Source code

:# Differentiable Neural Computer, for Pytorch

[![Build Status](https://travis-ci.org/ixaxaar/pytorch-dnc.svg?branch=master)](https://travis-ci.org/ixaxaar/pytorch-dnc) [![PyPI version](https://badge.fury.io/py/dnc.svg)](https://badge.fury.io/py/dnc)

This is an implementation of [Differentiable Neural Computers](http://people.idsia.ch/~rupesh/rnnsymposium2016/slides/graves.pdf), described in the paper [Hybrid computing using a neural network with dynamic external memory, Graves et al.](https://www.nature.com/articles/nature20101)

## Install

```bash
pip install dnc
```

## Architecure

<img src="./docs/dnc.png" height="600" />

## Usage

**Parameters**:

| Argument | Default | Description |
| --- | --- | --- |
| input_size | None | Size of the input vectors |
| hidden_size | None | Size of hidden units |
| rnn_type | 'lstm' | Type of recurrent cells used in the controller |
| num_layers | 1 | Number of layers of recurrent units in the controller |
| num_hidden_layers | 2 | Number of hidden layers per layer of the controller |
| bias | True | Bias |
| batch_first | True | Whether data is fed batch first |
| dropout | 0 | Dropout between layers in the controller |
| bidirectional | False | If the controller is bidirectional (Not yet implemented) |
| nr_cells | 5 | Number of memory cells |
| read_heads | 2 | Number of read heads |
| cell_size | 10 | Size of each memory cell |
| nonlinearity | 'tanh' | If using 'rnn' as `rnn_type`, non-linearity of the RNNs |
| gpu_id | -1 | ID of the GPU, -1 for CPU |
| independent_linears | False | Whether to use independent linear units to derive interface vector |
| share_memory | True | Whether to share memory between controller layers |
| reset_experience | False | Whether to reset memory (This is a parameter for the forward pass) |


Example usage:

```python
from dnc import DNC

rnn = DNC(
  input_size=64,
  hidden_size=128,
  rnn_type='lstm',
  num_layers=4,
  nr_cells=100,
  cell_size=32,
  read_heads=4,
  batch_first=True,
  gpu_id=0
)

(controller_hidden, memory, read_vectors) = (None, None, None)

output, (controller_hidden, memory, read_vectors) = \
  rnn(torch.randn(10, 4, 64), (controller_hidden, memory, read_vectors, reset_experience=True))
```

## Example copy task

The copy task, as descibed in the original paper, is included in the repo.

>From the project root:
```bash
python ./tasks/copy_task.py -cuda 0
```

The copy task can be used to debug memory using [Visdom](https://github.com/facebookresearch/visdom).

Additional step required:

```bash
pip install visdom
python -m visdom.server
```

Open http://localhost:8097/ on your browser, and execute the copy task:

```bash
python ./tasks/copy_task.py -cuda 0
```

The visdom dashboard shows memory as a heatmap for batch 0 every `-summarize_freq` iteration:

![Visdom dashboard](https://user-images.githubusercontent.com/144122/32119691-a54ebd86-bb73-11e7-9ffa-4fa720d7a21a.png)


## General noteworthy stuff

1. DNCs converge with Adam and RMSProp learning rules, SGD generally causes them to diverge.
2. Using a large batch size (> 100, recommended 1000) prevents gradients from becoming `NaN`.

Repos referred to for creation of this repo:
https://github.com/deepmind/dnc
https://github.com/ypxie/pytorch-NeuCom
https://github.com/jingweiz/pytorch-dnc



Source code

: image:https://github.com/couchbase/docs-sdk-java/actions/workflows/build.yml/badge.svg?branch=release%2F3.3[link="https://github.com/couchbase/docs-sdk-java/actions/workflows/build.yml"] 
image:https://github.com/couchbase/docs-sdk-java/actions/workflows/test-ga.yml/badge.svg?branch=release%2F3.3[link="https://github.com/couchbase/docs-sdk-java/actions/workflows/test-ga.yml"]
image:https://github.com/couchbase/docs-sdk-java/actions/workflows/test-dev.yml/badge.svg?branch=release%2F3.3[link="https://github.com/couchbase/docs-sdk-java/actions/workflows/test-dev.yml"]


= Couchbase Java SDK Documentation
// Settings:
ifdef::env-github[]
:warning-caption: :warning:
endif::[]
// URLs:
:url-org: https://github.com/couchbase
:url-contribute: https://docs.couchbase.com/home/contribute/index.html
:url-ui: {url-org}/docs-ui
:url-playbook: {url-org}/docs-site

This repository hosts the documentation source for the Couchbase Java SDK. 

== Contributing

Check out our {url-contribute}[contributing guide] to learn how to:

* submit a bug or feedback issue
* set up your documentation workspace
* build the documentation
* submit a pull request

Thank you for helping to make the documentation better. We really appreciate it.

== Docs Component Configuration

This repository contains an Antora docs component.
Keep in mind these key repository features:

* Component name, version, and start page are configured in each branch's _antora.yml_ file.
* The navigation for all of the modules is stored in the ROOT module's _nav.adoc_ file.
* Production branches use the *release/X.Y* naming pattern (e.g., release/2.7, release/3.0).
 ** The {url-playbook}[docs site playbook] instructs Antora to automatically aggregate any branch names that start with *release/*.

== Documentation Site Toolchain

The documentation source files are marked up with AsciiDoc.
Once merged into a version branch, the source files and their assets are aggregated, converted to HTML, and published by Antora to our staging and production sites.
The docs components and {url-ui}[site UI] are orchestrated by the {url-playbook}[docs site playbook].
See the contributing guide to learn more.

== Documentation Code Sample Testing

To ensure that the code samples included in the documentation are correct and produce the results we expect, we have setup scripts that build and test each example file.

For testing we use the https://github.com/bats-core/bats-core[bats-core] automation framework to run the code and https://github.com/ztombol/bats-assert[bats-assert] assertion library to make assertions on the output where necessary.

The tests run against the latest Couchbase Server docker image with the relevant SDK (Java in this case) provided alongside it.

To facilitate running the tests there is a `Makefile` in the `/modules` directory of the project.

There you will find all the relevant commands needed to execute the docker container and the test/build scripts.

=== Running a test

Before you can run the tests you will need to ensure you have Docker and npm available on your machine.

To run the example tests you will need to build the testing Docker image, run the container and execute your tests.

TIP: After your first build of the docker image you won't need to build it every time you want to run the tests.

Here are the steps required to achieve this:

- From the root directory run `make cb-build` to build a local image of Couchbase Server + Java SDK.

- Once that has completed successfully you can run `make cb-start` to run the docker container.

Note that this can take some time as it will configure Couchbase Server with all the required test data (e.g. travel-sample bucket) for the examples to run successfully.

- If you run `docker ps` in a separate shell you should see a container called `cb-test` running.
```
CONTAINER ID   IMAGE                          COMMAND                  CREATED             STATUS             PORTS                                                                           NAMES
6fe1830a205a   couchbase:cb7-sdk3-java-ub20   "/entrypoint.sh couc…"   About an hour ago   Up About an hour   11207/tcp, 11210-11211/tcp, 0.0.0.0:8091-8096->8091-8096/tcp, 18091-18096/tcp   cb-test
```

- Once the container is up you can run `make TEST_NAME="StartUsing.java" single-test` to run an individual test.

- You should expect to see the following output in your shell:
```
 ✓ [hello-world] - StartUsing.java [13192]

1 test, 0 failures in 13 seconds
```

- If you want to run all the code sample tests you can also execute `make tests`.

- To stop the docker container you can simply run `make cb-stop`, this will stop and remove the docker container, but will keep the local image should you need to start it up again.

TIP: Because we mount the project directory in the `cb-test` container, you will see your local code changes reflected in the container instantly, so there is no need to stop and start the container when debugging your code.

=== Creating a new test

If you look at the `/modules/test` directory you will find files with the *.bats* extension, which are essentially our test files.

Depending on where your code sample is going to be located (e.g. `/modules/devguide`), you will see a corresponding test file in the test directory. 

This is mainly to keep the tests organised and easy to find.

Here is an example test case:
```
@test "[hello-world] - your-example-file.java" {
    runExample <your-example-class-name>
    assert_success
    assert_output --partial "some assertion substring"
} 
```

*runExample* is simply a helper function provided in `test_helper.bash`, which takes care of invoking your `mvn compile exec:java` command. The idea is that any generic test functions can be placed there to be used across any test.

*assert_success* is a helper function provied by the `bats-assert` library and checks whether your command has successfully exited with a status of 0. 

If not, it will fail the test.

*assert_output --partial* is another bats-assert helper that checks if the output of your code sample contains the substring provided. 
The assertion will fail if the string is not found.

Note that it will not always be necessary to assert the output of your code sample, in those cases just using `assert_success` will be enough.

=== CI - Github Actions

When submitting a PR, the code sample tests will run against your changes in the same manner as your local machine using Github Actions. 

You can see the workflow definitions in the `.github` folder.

++++++++

**What is required**. Among the lines above, repeat exactly those from the line with "Documentation Site Toolchain" to the line with "Note that this", counting both ends.

**Expected output**.
== Documentation Site Toolchain

The documentation source files are marked up with AsciiDoc.
Once merged into a version branch, the source files and their assets are aggregated, converted to HTML, and published by Antora to our staging and production sites.
The docs components and {url-ui}[site UI] are orchestrated by the {url-playbook}[docs site playbook].
See the contributing guide to learn more.

== Documentation Code Sample Testing

To ensure that the code samples included in the documentation are correct and produce the results we expect, we have setup scripts that build and test each example file.

For testing we use the https://github.com/bats-core/bats-core[bats-core] automation framework to run the code and https://github.com/ztombol/bats-assert[bats-assert] assertion library to make assertions on the output where necessary.

The tests run against the latest Couchbase Server docker image with the relevant SDK (Java in this case) provided alongside it.

To facilitate running the tests there is a `Makefile` in the `/modules` directory of the project.

There you will find all the relevant commands needed to execute the docker container and the test/build scripts.

=== Running a test

Before you can run the tests you will need to ensure you have Docker and npm available on your machine.

To run the example tests you will need to build the testing Docker image, run the container and execute your tests.

TIP: After your first build of the docker image you won't need to build it every time you want to run the tests.

Here are the steps required to achieve this:

- From the root directory run `make cb-build` to build a local image of Couchbase Server + Java SDK.

- Once that has completed successfully you can run `make cb-start` to run the docker container.

Note that this can take some time as it will configure Couchbase Server with all the required test data (e.g. travel-sample bucket) for the examples to run successfully.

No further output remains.